2. **Formalize Continuous Security Training:** Institute mandatory training, similar to the recommended "Hacking by Numbers: Mobile" style, that builds knowledge from the ground up, emphasizing practical, hands-on labs derived from real-world assessment findings.
3. **Integrate Transport Security Review:** Standardize the review of transport layer security (TLS/SSL configurations) to prevent information disclosure during data transmission between the app and servers.
## Implementation Guidance
### For Small Organizations
- **Focus on Core Stack Review:** Prioritize initial efforts on thoroughly reviewing the server-side codebase for the top 10 web application vulnerabilities (e.g., injection, broken access control) as these are directly exposed via the mobile front-end.
- **Use Standardized Proxy Tools:** Leverage readily available proxy/interception tools immediately to monitor all outbound and inbound application traffic for immediate identification of unencrypted or poorly secured communications.
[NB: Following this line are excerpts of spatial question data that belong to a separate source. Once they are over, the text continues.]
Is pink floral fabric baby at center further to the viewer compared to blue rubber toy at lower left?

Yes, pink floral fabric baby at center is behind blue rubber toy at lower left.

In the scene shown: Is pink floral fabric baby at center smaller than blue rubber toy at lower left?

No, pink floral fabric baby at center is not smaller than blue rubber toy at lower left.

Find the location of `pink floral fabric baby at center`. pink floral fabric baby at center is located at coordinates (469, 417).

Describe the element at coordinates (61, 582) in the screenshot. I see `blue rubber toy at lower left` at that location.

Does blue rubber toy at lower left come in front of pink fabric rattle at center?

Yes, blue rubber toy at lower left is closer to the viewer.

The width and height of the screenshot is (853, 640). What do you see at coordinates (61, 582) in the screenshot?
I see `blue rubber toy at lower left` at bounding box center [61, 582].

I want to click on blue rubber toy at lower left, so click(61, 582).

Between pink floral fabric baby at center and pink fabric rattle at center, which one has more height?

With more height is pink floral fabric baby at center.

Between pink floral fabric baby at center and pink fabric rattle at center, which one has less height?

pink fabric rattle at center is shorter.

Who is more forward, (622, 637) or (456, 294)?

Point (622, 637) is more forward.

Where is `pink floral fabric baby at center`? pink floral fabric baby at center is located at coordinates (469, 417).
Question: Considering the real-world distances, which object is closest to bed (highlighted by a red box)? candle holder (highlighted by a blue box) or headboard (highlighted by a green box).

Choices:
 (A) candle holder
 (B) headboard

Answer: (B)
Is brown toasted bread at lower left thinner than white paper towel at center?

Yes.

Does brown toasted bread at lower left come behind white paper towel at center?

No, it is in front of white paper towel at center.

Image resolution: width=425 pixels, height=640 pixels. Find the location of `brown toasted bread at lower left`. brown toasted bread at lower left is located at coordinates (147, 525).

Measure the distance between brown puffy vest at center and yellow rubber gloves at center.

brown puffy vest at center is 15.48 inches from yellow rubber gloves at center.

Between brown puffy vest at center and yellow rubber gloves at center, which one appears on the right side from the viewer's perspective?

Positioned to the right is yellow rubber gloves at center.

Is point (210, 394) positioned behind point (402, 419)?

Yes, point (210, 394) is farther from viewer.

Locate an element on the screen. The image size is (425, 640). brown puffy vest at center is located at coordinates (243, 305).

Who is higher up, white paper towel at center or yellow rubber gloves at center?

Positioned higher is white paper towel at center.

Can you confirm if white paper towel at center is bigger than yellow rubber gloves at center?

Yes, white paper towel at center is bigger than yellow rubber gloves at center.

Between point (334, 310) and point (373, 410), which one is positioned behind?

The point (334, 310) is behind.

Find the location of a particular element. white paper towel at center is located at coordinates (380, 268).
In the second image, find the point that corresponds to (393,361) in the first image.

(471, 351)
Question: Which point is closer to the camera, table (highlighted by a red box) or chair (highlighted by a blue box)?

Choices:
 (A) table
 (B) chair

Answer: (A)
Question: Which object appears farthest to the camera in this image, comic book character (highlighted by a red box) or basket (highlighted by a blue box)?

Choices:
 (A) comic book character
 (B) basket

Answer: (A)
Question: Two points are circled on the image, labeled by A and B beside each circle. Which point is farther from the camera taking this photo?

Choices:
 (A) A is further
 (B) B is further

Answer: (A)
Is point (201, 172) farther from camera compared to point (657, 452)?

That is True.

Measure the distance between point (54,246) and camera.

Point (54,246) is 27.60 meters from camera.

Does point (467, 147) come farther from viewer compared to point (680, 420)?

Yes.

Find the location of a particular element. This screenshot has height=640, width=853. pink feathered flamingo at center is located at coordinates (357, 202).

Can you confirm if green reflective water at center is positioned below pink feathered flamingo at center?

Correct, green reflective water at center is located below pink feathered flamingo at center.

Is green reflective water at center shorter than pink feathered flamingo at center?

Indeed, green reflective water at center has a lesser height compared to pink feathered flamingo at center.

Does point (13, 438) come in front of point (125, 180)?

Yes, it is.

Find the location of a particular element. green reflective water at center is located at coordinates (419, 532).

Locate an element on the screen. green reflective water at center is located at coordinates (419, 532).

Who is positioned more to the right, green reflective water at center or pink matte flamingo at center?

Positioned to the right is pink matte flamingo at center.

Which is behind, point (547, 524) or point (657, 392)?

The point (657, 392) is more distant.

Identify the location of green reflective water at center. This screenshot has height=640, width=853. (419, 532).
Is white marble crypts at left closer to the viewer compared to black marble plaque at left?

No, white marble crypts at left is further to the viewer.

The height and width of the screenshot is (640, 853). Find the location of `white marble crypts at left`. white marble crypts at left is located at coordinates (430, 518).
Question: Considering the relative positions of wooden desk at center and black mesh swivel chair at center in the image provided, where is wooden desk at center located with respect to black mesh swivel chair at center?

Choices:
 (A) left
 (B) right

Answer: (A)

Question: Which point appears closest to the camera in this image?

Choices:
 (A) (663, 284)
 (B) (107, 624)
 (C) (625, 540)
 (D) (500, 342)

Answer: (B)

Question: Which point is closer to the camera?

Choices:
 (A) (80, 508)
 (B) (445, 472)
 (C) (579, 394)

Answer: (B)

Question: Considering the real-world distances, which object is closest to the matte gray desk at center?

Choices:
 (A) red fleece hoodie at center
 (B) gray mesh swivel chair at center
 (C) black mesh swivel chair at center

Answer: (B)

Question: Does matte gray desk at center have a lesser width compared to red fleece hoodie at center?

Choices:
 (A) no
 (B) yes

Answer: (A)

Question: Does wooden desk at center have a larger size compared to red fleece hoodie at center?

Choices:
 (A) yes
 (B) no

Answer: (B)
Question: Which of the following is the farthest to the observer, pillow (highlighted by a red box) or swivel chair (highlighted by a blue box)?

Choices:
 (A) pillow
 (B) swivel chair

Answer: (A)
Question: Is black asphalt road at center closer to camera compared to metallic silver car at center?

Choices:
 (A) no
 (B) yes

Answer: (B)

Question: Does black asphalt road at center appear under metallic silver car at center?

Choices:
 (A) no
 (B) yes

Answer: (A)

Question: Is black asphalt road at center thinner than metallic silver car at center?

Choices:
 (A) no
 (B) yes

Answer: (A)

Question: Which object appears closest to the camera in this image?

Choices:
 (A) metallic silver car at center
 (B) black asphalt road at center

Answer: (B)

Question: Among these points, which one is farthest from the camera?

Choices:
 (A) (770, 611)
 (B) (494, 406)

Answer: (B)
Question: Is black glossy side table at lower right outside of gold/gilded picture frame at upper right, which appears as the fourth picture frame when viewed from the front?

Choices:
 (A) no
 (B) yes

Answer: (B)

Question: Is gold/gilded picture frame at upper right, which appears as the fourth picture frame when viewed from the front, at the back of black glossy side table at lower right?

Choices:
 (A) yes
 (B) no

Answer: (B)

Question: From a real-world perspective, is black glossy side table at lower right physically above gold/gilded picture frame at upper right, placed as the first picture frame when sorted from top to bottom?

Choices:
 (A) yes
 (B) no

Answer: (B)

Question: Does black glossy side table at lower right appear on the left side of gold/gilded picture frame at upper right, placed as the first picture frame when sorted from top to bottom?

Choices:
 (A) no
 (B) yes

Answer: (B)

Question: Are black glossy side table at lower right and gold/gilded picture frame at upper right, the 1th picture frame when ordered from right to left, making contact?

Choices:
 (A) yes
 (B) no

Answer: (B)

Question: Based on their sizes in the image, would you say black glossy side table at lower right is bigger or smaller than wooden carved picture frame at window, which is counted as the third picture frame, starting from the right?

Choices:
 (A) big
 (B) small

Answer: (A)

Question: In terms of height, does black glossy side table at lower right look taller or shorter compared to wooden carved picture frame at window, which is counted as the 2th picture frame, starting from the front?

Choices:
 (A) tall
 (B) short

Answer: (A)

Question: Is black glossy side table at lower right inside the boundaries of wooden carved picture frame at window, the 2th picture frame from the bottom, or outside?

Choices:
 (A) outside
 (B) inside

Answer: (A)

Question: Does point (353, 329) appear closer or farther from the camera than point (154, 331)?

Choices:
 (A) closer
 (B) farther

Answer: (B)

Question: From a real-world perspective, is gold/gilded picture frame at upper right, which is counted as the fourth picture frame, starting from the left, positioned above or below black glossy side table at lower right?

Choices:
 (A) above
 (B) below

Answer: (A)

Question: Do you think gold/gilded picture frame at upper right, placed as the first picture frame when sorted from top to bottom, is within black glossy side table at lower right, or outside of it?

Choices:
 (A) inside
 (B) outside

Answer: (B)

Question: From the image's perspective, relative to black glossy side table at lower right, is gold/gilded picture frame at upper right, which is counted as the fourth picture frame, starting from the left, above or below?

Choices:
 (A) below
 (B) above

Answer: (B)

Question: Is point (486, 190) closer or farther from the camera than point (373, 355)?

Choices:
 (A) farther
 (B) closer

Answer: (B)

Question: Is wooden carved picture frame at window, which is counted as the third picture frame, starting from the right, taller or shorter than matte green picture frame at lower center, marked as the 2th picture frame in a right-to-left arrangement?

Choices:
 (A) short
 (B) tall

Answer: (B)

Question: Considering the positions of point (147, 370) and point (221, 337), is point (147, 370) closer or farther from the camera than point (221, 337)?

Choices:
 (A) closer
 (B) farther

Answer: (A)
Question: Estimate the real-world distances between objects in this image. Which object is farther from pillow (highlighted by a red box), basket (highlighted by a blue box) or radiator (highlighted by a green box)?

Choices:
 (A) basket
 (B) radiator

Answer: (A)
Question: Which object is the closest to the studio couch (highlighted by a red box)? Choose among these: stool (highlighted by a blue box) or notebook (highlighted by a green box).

### For Medium Organizations
- **Develop Internal Mobile Security Checklists:** Create internal testing checklists that explicitly combine mobile platform checks (permissions, intents) with rigorous server-side validation and authentication checks.
- **Mandate Code Review for Data Handling:** Implement a policy requiring code reviews for the application layer that handles sensitive input before it reaches the business logic layer, focusing specifically on data validation checkpoints.
### For Large Enterprises
- **Establish Cross-Platform Assessment Teams:** Certify dedicated assessment teams capable of performing both static and dynamic analysis across all supported mobile platforms, ensuring consistency in methodology application.
- **Formalize Security Gates in SDLC:** Integrate comprehensive mobile security testing (including API testing) as a mandatory gate before deployment, ensuring that server-side validation is verified by a dedicated security gate independent of the application development team.
## Configuration Examples
*The provided text does not contain specific configuration examples, but infers necessary configuration verification:*
1. **Transport Layer Security Verification:** Ensure all communication channels enforce TLS 1.2 or higher, and verify that the mobile application performs proper certificate pinning or validation to prevent MITM attacks against the backend API endpoints.
2. **Input Validation Configuration:** Configure backend frameworks and web servers to reject requests containing malformed, overly long, or unexpected data formats originating from the mobile client before the data is processed by core business logic.
## Compliance Alignment
This holistic approach aligns with:
- **OWASP Mobile Application Security Verification Standard (MASVS):** By demanding testing across the application, client, and server components.
- **NIST SP 800-53 (SA/SC families):** By focusing on system and communications protection, and ensuring input validation is enforced.
- **ISO/IEC 27002 (A.14 - System acquisition, development and maintenance):** By establishing secure development and testing practices that look beyond the client application layer.
## Common Pitfalls to Avoid
1. **Trusting Tool Output Blindly:** Never accept an application's security status based solely on reports from automated scanners. This approach misses server-side logic flaws entirely.
2. **Focusing Only on Client-Side Security:** Over-indexing on permissions, exposed components (like Intents in Android), or sandbox controls while neglecting the inherent risks of exposed APIs and input trust.
3. **Treating Mobile as Isolated:** Assuming mobile application security testing is distinct from web application security testing; server communication must be tested using the same rigor applied to traditional web endpoints.
## Resources
- **Training Approach Inspiration:** SensePost Hacking by Numbers: Mobile methodology.
- **Core Skills Required:** Investigation into communication protocols, static analysis techniques, authentication/authorization testing, and data validation testing relevant to mobile environments.